### WHAT YOU WILL DO
Pictures in the records should not be copied, but every other part must be repeated exactly.

◆ ◆ ◆ ◆ ◆ ◆ ◆

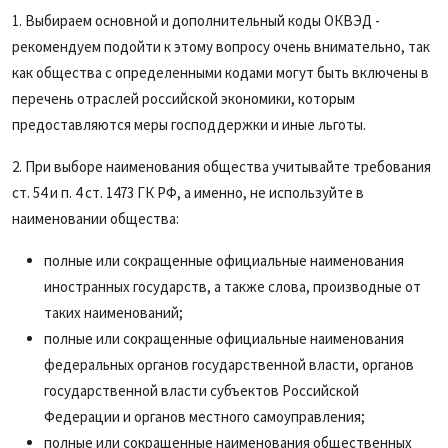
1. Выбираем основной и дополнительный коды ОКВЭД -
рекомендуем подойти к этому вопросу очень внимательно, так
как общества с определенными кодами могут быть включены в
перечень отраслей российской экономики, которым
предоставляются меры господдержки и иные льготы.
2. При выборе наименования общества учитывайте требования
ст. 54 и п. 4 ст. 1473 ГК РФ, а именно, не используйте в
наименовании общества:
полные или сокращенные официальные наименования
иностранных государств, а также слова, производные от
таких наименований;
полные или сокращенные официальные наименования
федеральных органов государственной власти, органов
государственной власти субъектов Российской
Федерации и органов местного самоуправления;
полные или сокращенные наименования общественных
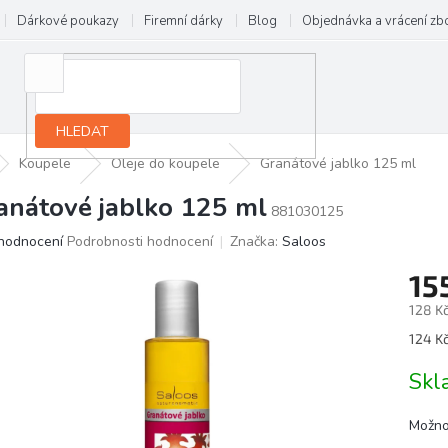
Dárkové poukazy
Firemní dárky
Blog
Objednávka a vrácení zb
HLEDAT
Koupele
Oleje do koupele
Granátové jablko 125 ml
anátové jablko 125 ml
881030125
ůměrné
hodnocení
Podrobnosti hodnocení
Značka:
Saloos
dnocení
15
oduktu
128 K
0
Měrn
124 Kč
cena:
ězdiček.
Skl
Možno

◆ ◆ ◆ ◆ ◆ ◆ ◆

### SOLUTION TO THIS EXERCISE
1. Выбираем основной и дополнительный коды ОКВЭД -
рекомендуем подойти к этому вопросу очень внимательно, так
как общества с определенными кодами могут быть включены в
перечень отраслей российской экономики, которым
предоставляются меры господдержки и иные льготы.
2. При выборе наименования общества учитывайте требования
ст. 54 и п. 4 ст. 1473 ГК РФ, а именно, не используйте в
наименовании общества:
полные или сокращенные официальные наименования
иностранных государств, а также слова, производные от
таких наименований;
полные или сокращенные официальные наименования
федеральных органов государственной власти, органов
государственной власти субъектов Российской
Федерации и органов местного самоуправления;
полные или сокращенные наименования общественных
Dárkové poukazy
Firemní dárky
Blog
Objednávka a vrácení zb
HLEDAT
Koupele
Oleje do koupele
Granátové jablko 125 ml
anátové jablko 125 ml
881030125
ůměrné
hodnocení
Podrobnosti hodnocení
Značka:
Saloos
dnocení
15
oduktu
128 K
0
Měrn
124 Kč
cena:
ězdiček.
Skl
Možno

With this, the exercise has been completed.